Sur la décision portant réadmission d'office en Italie :

8. L'illégalité de la décision portant refus de titre de séjour n'étant pas établie, Mme A n'est pas fondée à soutenir que la décision de réadmission d'office en Italie serait illégale par voie de conséquence de l'illégalité de cette décision.

9. Pour les motifs que ceux exposés au point 7, la préfète de l'Ariège n'a pas porté au droit de Mme A au respect de sa vie privée et familiale une atteinte disproportionnée aux buts en vue desquels la décision a été prise et n'a dès lors pas méconnu les stipulations de l'article 8 de la convention européenne de sauvegarde des droits de l'homme et des libertés fondamentales.

10. Il résulte de tout ce qui précède que la requête d'appel présentée par Mme A est manifestement dépourvue de fondement et ne peut dès lors qu'être rejetée en application des dispositions précitées de l'article R. 222-1 du code de justice administrative.

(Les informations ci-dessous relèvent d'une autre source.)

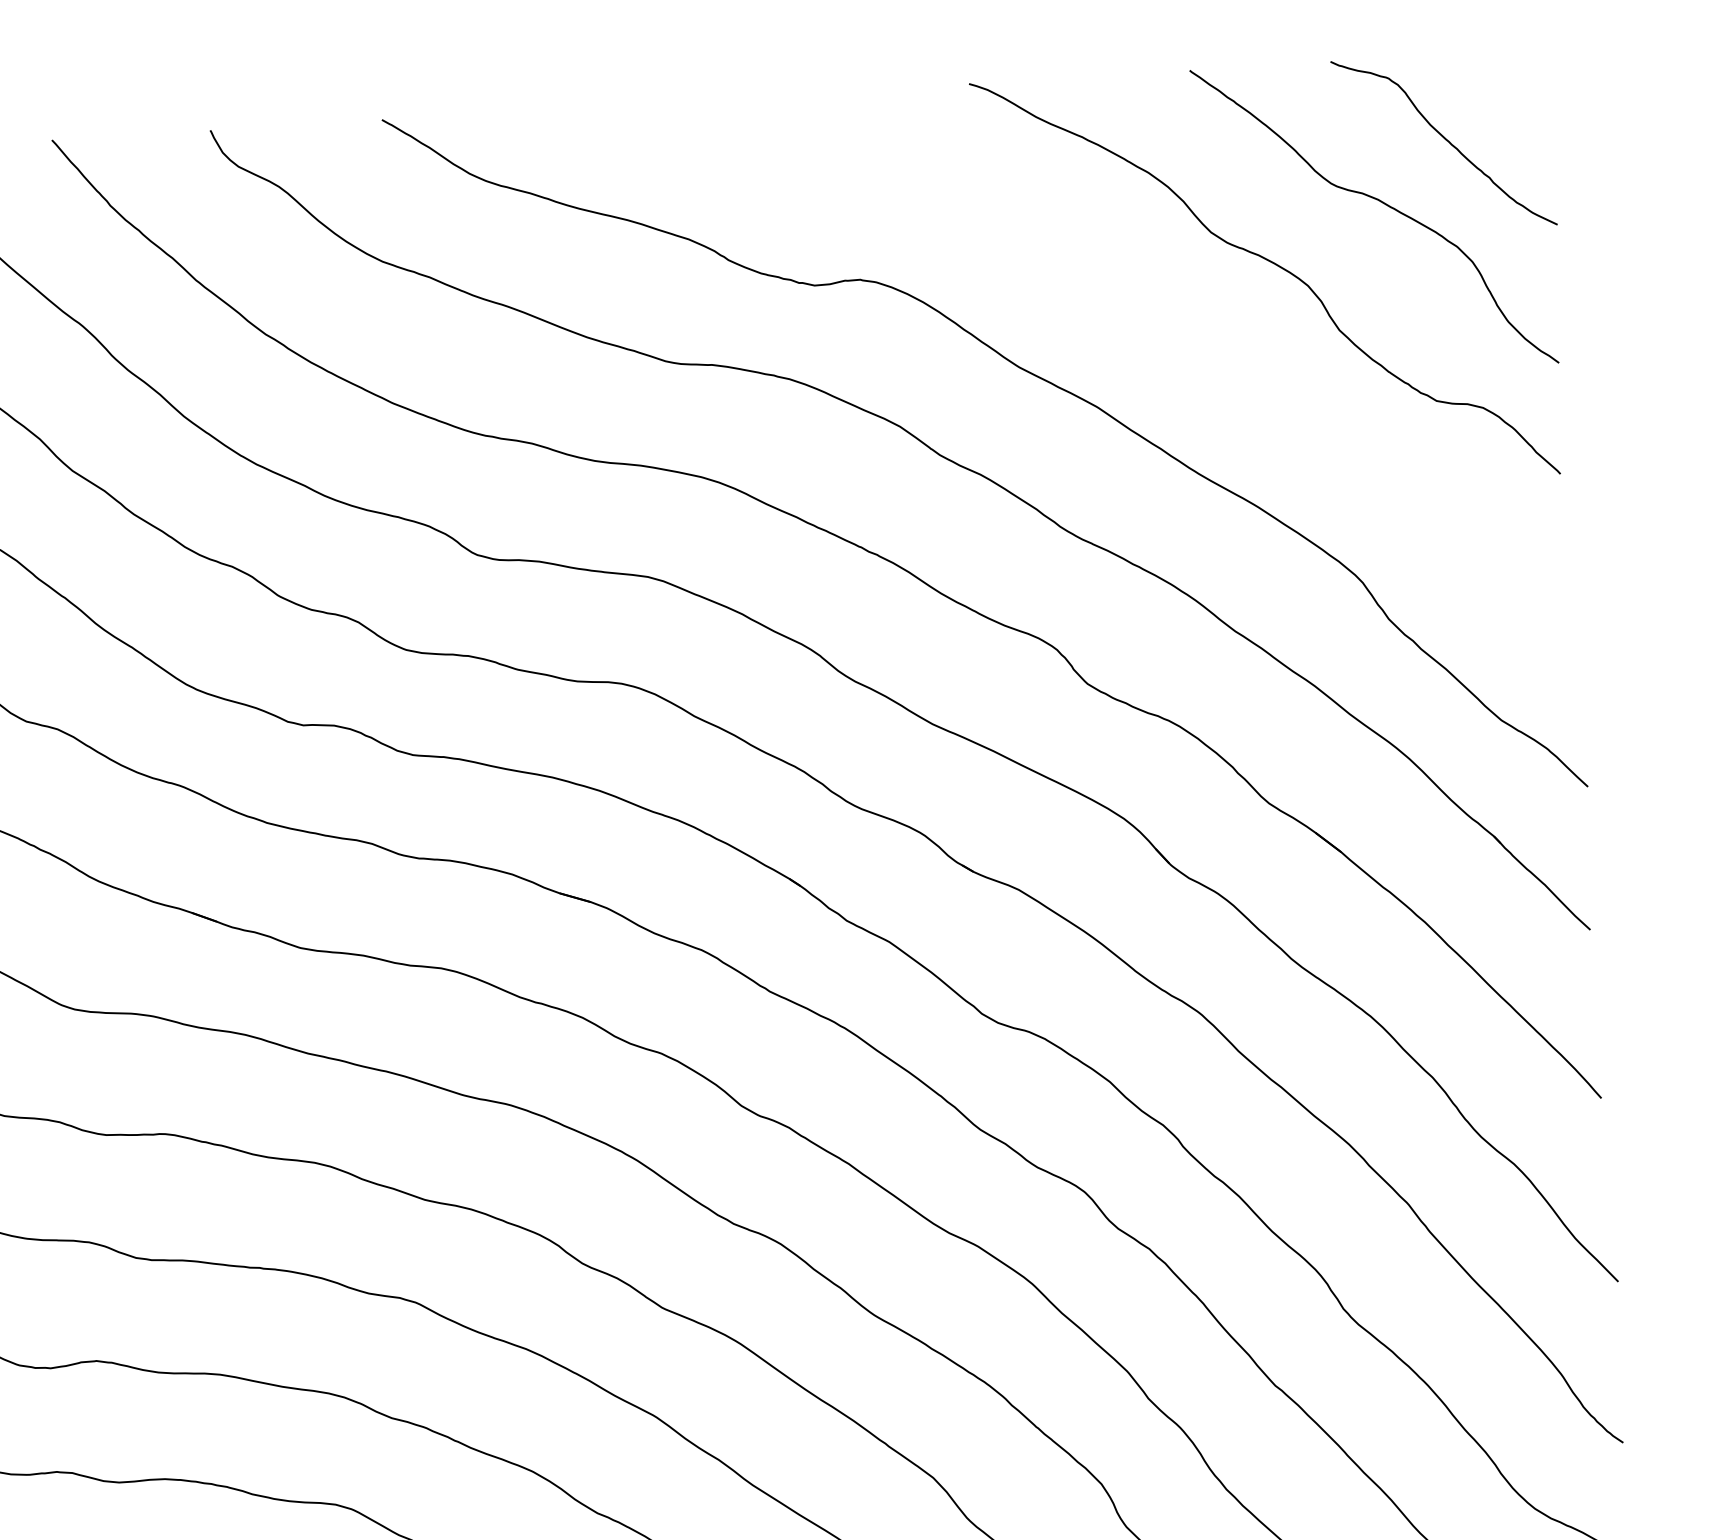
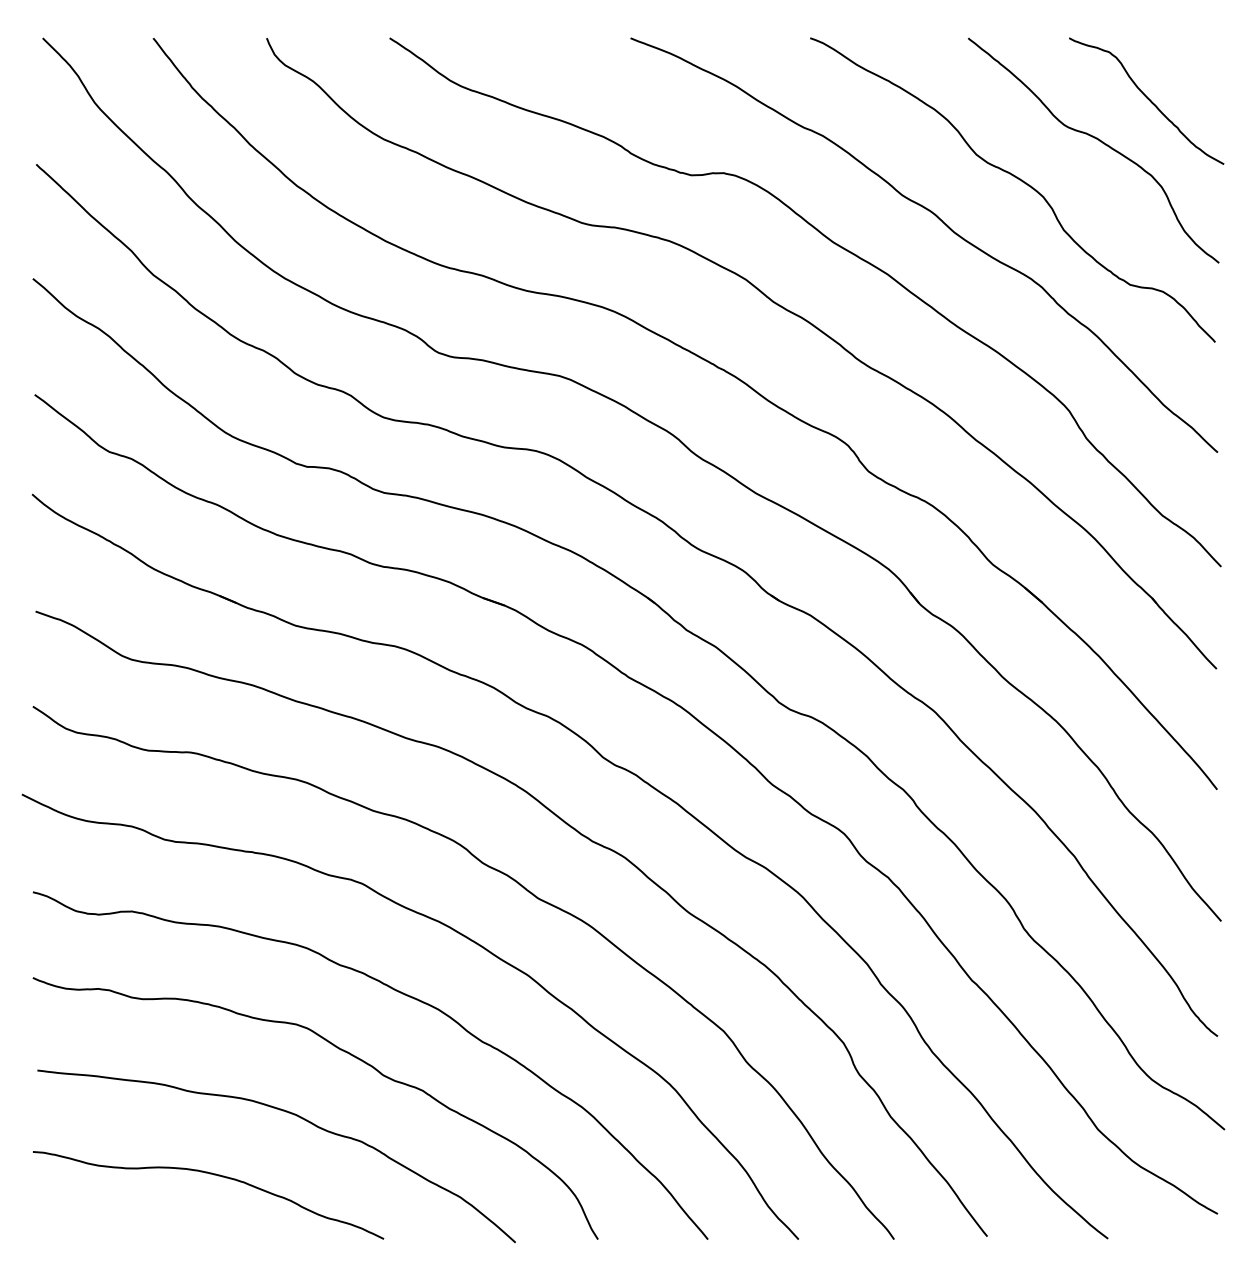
curve: (1172, 332) -> (944, 224), added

Par voie de conséquence, il y a lieu de rejeter également ses conclusions à fin d'injonction ainsi que celles présentées au titre des dispositions de l'article L. 761-1 du code de justice administrative et des articles 37 et 75 de la loi du 10 juillet 1991.

O R D O N N E :

Article 1er : La requête de Mme A est rejetée.

Article 2 : La présente ordonnance sera notifiée à Mme C A, à Me Cazanave et au ministre de l'intérieur et des outre-mer.

Copie en sera adressée au préfet de l'Ariège.

Fait à Toulouse, le 28 août 2024.

Le président de la 4ème chambre,

D. Chabert

La République mande et ordonne au ministre de l'intérieur et des outre-mer, en ce qui le concerne, ou à tous commissaires de justice à ce requis, en ce qui concerne les voies de droit commun contre les parties privées, de pourvoir à l'exécution de la présente ordonnance.